_TASK DESCRIPTION_
Begin with the opening line of the records and extract each line through the one holding "5 | Hard Rubber"; pictures are not part of the copy.

_INPUT MATERIAL_

============================================================

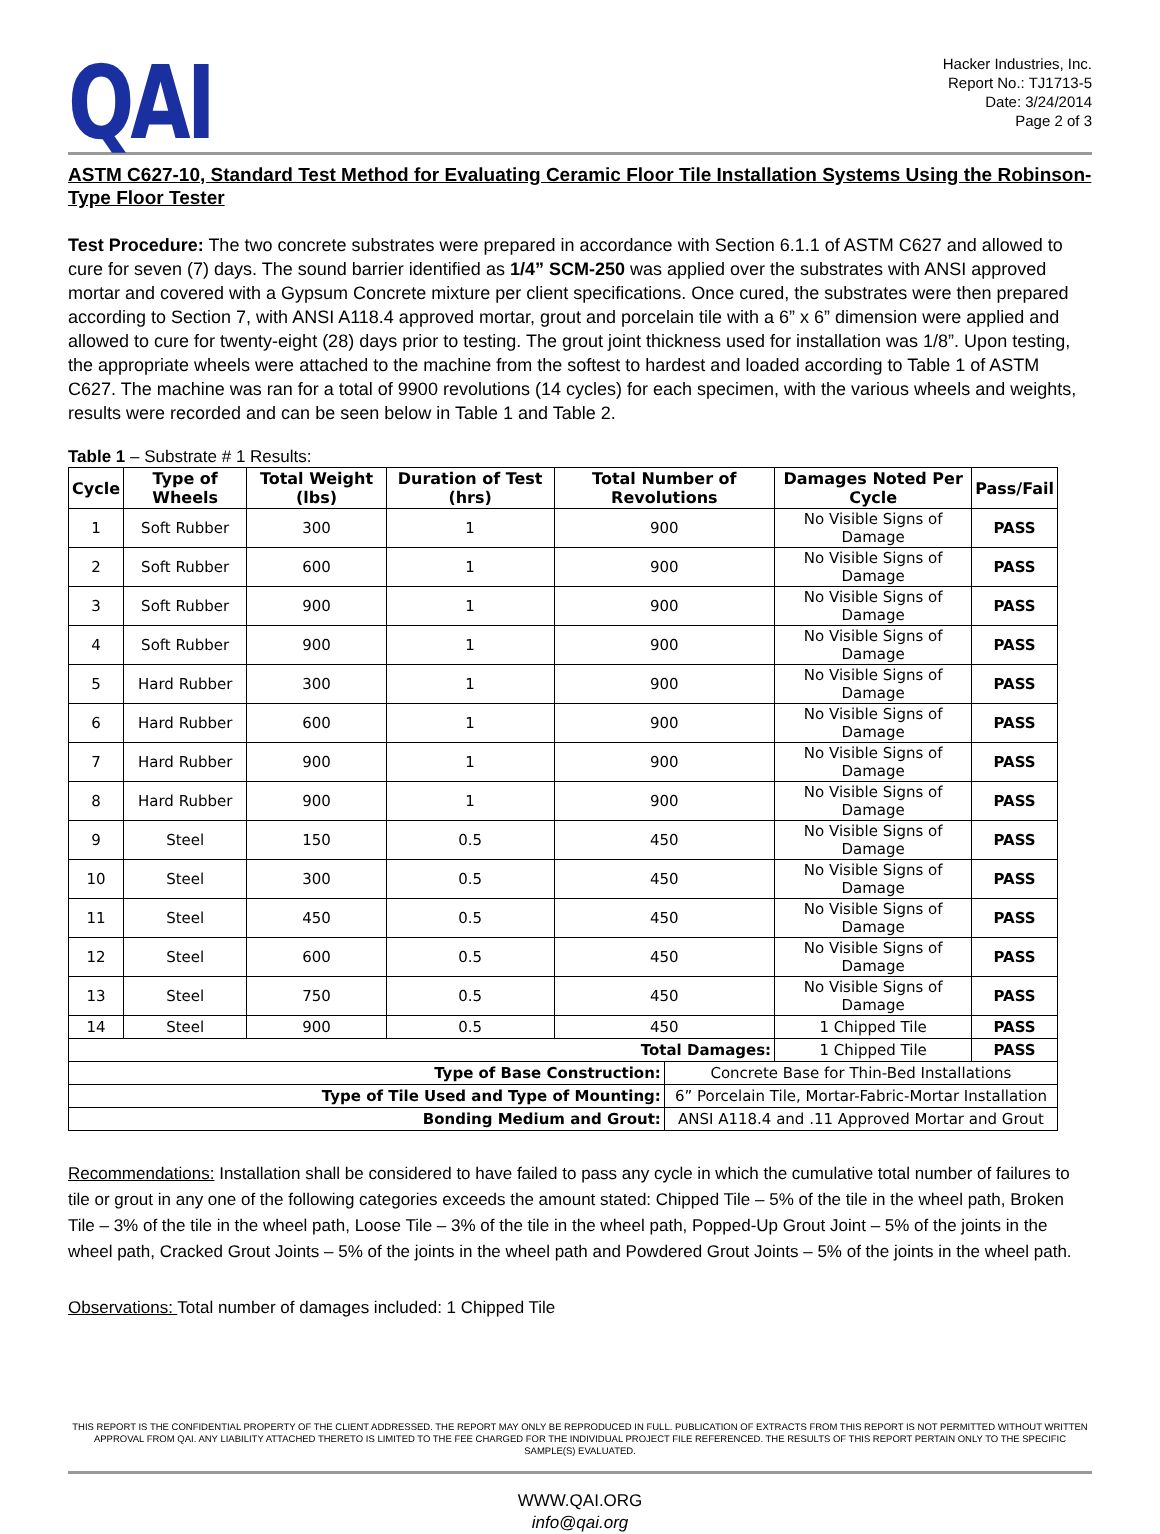QAI
Hacker Industries, Inc.
Report No.: TJ1713-5
Date: 3/24/2014
Page 2 of 3
ASTM C627-10, Standard Test Method for Evaluating Ceramic Floor Tile Installation Systems Using the Robinson-Type Floor Tester
Test Procedure: The two concrete substrates were prepared in accordance with Section 6.1.1 of ASTM C627 and allowed to cure for seven (7) days. The sound barrier identified as 1/4” SCM-250 was applied over the substrates with ANSI approved mortar and covered with a Gypsum Concrete mixture per client specifications. Once cured, the substrates were then prepared according to Section 7, with ANSI A118.4 approved mortar, grout and porcelain tile with a 6” x 6” dimension were applied and allowed to cure for twenty-eight (28) days prior to testing. The grout joint thickness used for installation was 1/8”. Upon testing, the appropriate wheels were attached to the machine from the softest to hardest and loaded according to Table 1 of ASTM C627. The machine was ran for a total of 9900 revolutions (14 cycles) for each specimen, with the various wheels and weights, results were recorded and can be seen below in Table 1 and Table 2.
Table 1 – Substrate # 1 Results:
| Cycle | Type of Wheels | Total Weight (lbs) | Duration of Test (hrs) | Total Number of Revolutions | | Damages Noted Per Cycle | Pass/Fail |
| --- | --- | --- | --- | --- | --- | --- | --- |
| 1 | Soft Rubber | 300 | 1 | 900 | | No Visible Signs of Damage | PASS |
| 2 | Soft Rubber | 600 | 1 | 900 | | No Visible Signs of Damage | PASS |
| 3 | Soft Rubber | 900 | 1 | 900 | | No Visible Signs of Damage | PASS |
| 4 | Soft Rubber | 900 | 1 | 900 | | No Visible Signs of Damage | PASS |
| 5 | Hard Rubber | 300 | 1 | 900 | | No Visible Signs of Damage | PASS |
| 6 | Hard Rubber | 600 | 1 | 900 | | No Visible Signs of Damage | PASS |
| 7 | Hard Rubber | 900 | 1 | 900 | | No Visible Signs of Damage | PASS |
| 8 | Hard Rubber | 900 | 1 | 900 | | No Visible Signs of Damage | PASS |
| 9 | Steel | 150 | 0.5 | 450 | | No Visible Signs of Damage | PASS |
| 10 | Steel | 300 | 0.5 | 450 | | No Visible Signs of Damage | PASS |
| 11 | Steel | 450 | 0.5 | 450 | | No Visible Signs of Damage | PASS |
| 12 | Steel | 600 | 0.5 | 450 | | No Visible Signs of Damage | PASS |
| 13 | Steel | 750 | 0.5 | 450 | | No Visible Signs of Damage | PASS |
| 14 | Steel | 900 | 0.5 | 450 | | 1 Chipped Tile | PASS |
| Total Damages: | | | | | | 1 Chipped Tile | PASS |
| Type of Base Construction: | | | | | Concrete Base for Thin-Bed Installations | | |
| Type of Tile Used and Type of Mounting: | | | | | 6” Porcelain Tile, Mortar-Fabric-Mortar Installation | | |
| Bonding Medium and Grout: | | | | | ANSI A118.4 and .11 Approved Mortar and Grout | | |
Recommendations: Installation shall be considered to have failed to pass any cycle in which the cumulative total number of failures to tile or grout in any one of the following categories exceeds the amount stated: Chipped Tile – 5% of the tile in the wheel path, Broken Tile – 3% of the tile in the wheel path, Loose Tile – 3% of the tile in the wheel path, Popped-Up Grout Joint – 5% of the joints in the wheel path, Cracked Grout Joints – 5% of the joints in the wheel path and Powdered Grout Joints – 5% of the joints in the wheel path.
Observations: Total number of damages included: 1 Chipped Tile
THIS REPORT IS THE CONFIDENTIAL PROPERTY OF THE CLIENT ADDRESSED. THE REPORT MAY ONLY BE REPRODUCED IN FULL. PUBLICATION OF EXTRACTS FROM THIS REPORT IS NOT PERMITTED WITHOUT WRITTEN APPROVAL FROM QAI. ANY LIABILITY ATTACHED THERETO IS LIMITED TO THE FEE CHARGED FOR THE INDIVIDUAL PROJECT FILE REFERENCED. THE RESULTS OF THIS REPORT PERTAIN ONLY TO THE SPECIFIC SAMPLE(S) EVALUATED.
WWW.QAI.ORG
info@qai.org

============================================================

_WRITTEN REPLY_
QAI
Hacker Industries, Inc.
Report No.: TJ1713-5
Date: 3/24/2014
Page 2 of 3
ASTM C627-10, Standard Test Method for Evaluating Ceramic Floor Tile Installation Systems Using the Robinson-Type Floor Tester
Test Procedure: The two concrete substrates were prepared in accordance with Section 6.1.1 of ASTM C627 and allowed to cure for seven (7) days. The sound barrier identified as 1/4” SCM-250 was applied over the substrates with ANSI approved mortar and covered with a Gypsum Concrete mixture per client specifications. Once cured, the substrates were then prepared according to Section 7, with ANSI A118.4 approved mortar, grout and porcelain tile with a 6” x 6” dimension were applied and allowed to cure for twenty-eight (28) days prior to testing. The grout joint thickness used for installation was 1/8”. Upon testing, the appropriate wheels were attached to the machine from the softest to hardest and loaded according to Table 1 of ASTM C627. The machine was ran for a total of 9900 revolutions (14 cycles) for each specimen, with the various wheels and weights, results were recorded and can be seen below in Table 1 and Table 2.
Table 1 – Substrate # 1 Results:
| Cycle | Type of Wheels | Total Weight (lbs) | Duration of Test (hrs) | Total Number of Revolutions | | Damages Noted Per Cycle | Pass/Fail |
| --- | --- | --- | --- | --- | --- | --- | --- |
| 1 | Soft Rubber | 300 | 1 | 900 | | No Visible Signs of Damage | PASS |
| 2 | Soft Rubber | 600 | 1 | 900 | | No Visible Signs of Damage | PASS |
| 3 | Soft Rubber | 900 | 1 | 900 | | No Visible Signs of Damage | PASS |
| 4 | Soft Rubber | 900 | 1 | 900 | | No Visible Signs of Damage | PASS |
| 5 | Hard Rubber | 300 | 1 | 900 | | No Visible Signs of Damage | PASS |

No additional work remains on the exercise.